The Dry Eye Zone

Rebecca's Blog


4/25/08 FDA LASIK hearing: AAO response

The May 2008 message from AAO president David W. Parke II, MD gives some distinct insight to how the AAO feels about what's going on in LASIK-land and to what extent they are interested in initiating any positive changes.

....We need to work harder at screening prospective patients, informing them of their risks and, frankly, managing expectations.

It is indeed gratifying to know that somebody "gets" what complications patients have been telling them for so many years. Though I think they might have dispensed with "managing expectations" as being redundant. If you screen patients carefully, and give them thorough and accurate information about their risks, there are unlikely to be any inappropriate expectations to manage. There might be fewer customers as well, however.

By the by, I am curious to know whether the AAO feels that working harder at "screening" prospective patients includes such things as looking out for contact lens intolerant patients who are probably at higher risk for LASIK dry eye. - Particularly considering Dr. McDonnell, who was representing AAO at the hearing, went out of his way to mention that such patients often seek LASIK, but - so far from cautioning that this may be a warning sign - he also seemed to suggest that LASIK is safer than contacts overall.

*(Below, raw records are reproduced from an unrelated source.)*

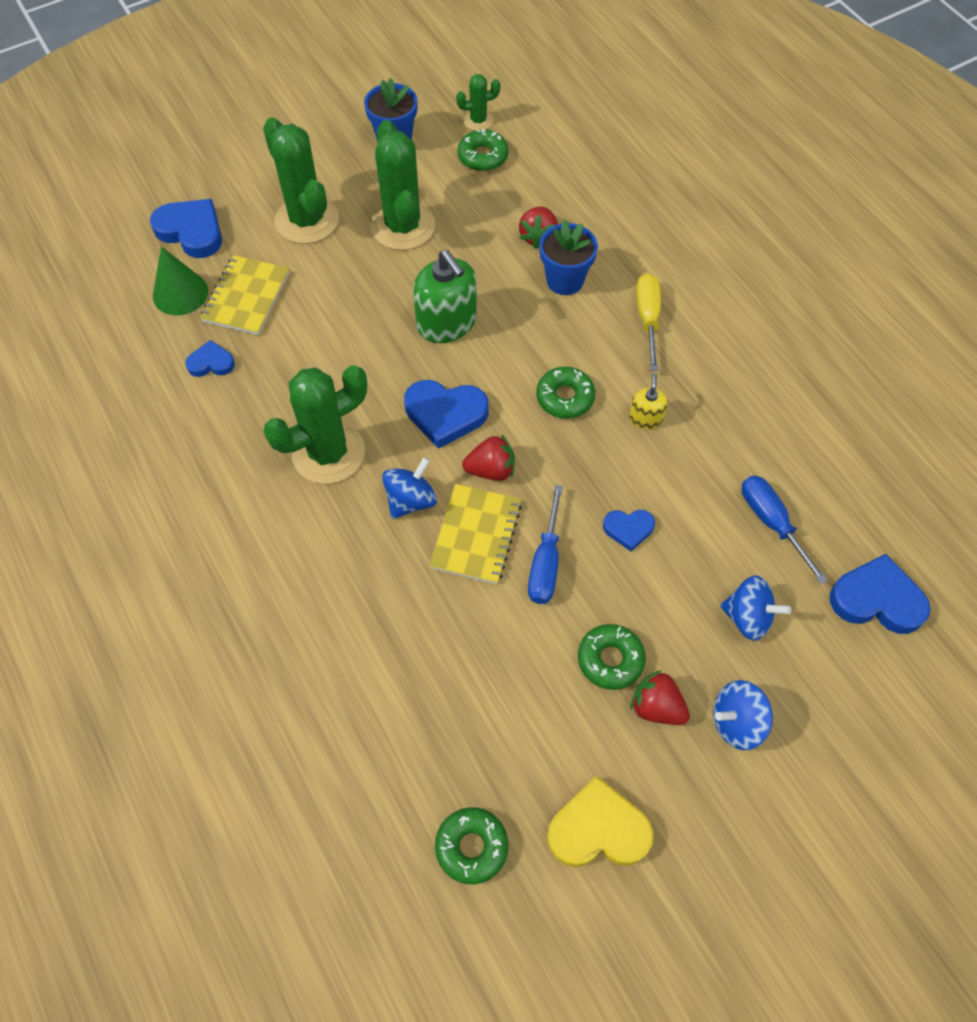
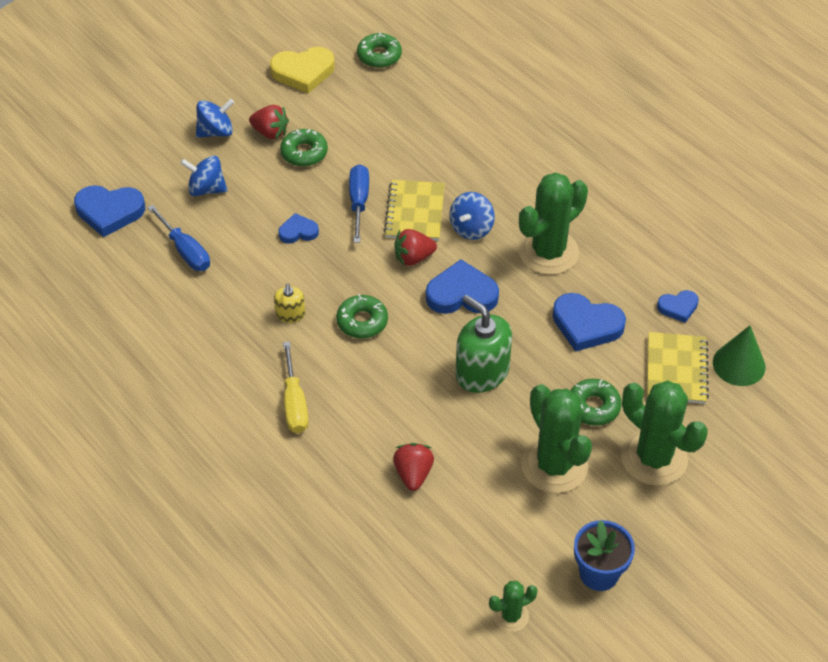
camera: 170 degrees right, 10 degrees down
(191, 231) = (763, 428): blue heart -> blue heart (586, 325)
(483, 156) = (493, 565): green donut -> green donut (593, 407)
(565, 280) = (379, 430): blue flower pot -> none

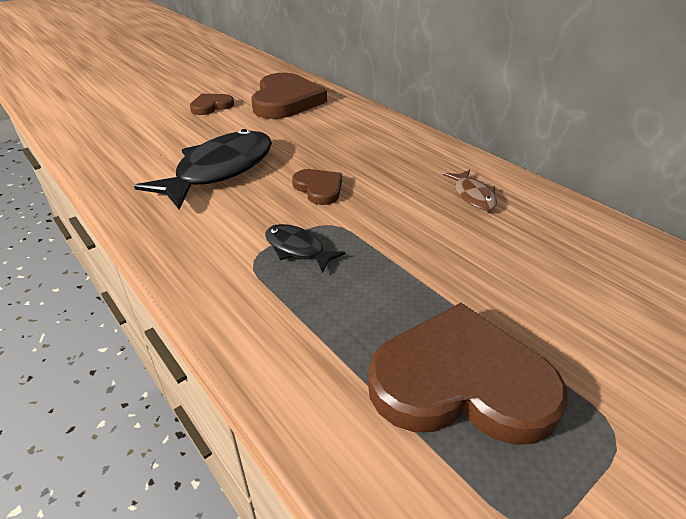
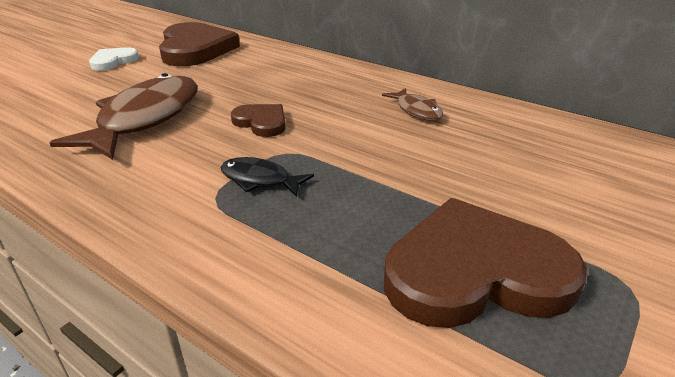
camera: 15 degrees left, 5 degrees down
(211, 106) = (113, 61): brown heart -> white heart
(220, 170) = (145, 119): black fish -> brown fish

Then too, it seems the AAO desire to help LASIK patients retain vital information they may need down the road for cataract surgery:

The Academy is also developing a new “K-card” to be given to patients by their LASIK surgeons, which captures a patient’s preoperative keratometry readings and refraction. It is often difficult to track down this critical data years later, when the patient is in need of cataract surgery or additional eye care. We are exploring ways to store this information digitally for easy retrieval.

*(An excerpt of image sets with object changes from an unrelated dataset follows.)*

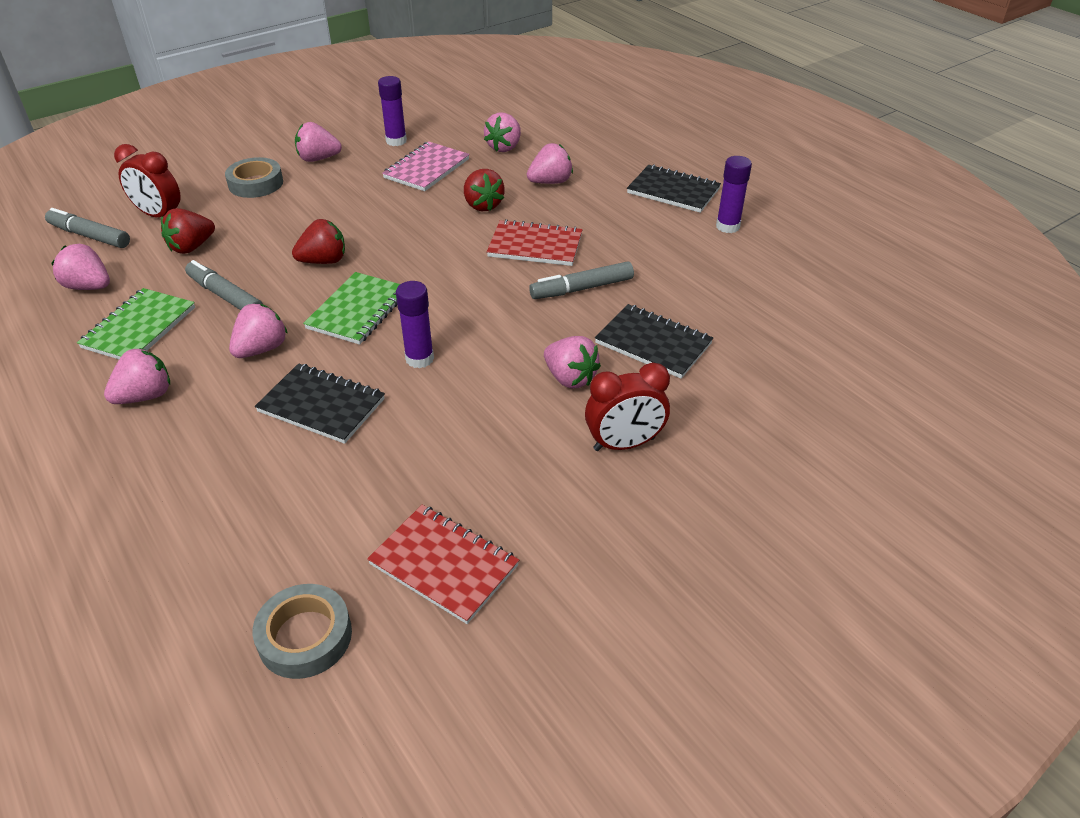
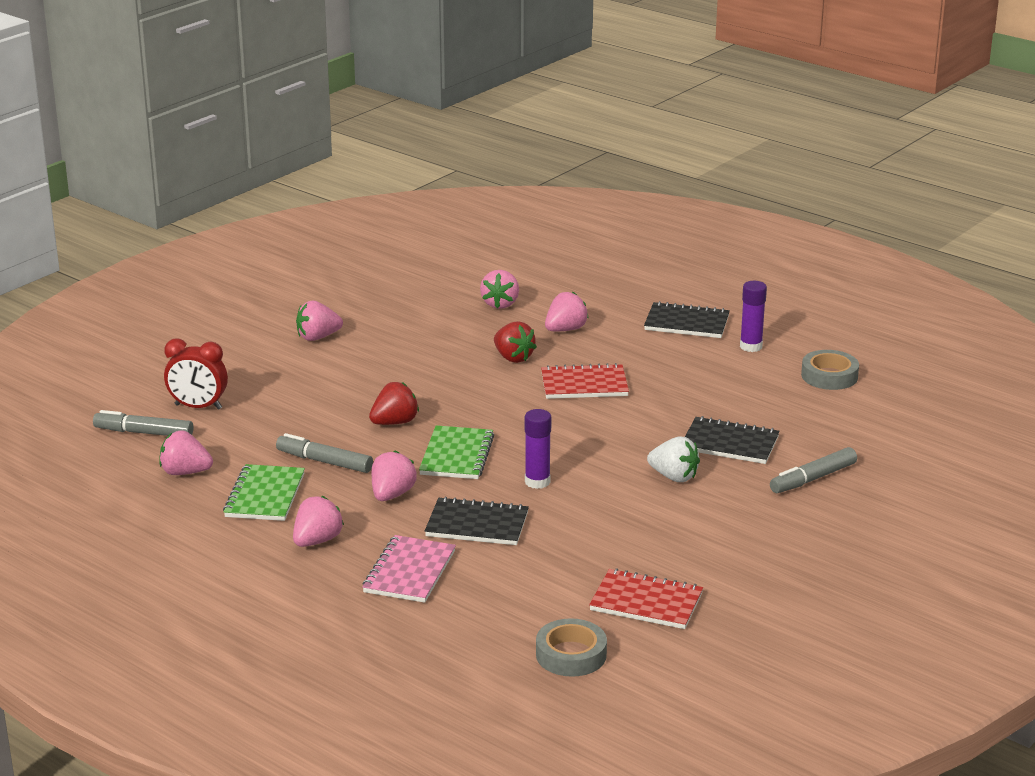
camera: 15 degrees left, 15 degrees down
(191, 247) = (256, 428): red strawberry -> none
(256, 183) = (272, 367): grey tape -> grey tape (829, 376)
(396, 141) = (385, 311): purple glue stick -> none
(426, 169) = (435, 333): pink notebook -> pink notebook (409, 572)
(570, 378) = (674, 477): pink strawberry -> white strawberry
(582, 288) = (646, 412): grey marker -> grey marker (813, 479)
(624, 444) = (741, 512): red clock -> none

I am struggling to suppress some excessively uncharitable thoughts enough to keep my comments within the bounds of civility. But screw it. Some spades just need to be called spades.

The AAO has known about this problem for YEARS. One of its own members, Craig Berger MD (a corneal specialist in Tampa, Florida) has repeatedly tried to persuade them to actually do something about it, going so far as to develop his own internet-based software system (see Safeguard Your Sight) to help patients safeguard the information they will assuredly need eventually - and will almost as assuredly not be able to find when that day comes.

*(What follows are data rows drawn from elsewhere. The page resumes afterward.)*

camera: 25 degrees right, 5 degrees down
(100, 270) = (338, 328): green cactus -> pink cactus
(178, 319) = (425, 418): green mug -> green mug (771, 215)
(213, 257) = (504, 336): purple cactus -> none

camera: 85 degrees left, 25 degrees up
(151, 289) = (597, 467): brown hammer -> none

Has the AAO ever showed a particle of interest? Nothing doing. And even now, when the FDA hearing - which resulted in an agreement to add explicit warnings about this problem on the FDA website - has finally goaded them into some semblance of action, will they consider consulting with Dr. Berger after all the time he's invested? Nothing doing. Their idea of helping patients is giving them a card with their vitals.

By golly, that sounds like a wonderful solution which surely all future LASIK patients will appreciate. Lookie! I'm a card-carrying member of the LASIK club! No more glasses. Intead I get to carry a piece of paper in my wallet for the next 30 years which, if I am lucky enough to understand anything about on the day I get it, I will almost certainly forget altogether within the next year.

Funny, this almost reminds me of the card I got from my surgeon in the mail a week after surgery (at which point I couldn't read a stopsign to save my life) stating that I'm legal to drive without corrective lenses. Apparently for a fleeting moment during one of my early post-op exams - probably overcorrected and squinting - I squeezed out a 20/40 OU UCVA in a manifest refraction.

Bottom line: If I was holding out any hopes that the AAO would be just a teensy, weensy bit different from ASCRS in terms of its inclination to promote higher standards than the last 10 years status quo, I am no longer deluding myself.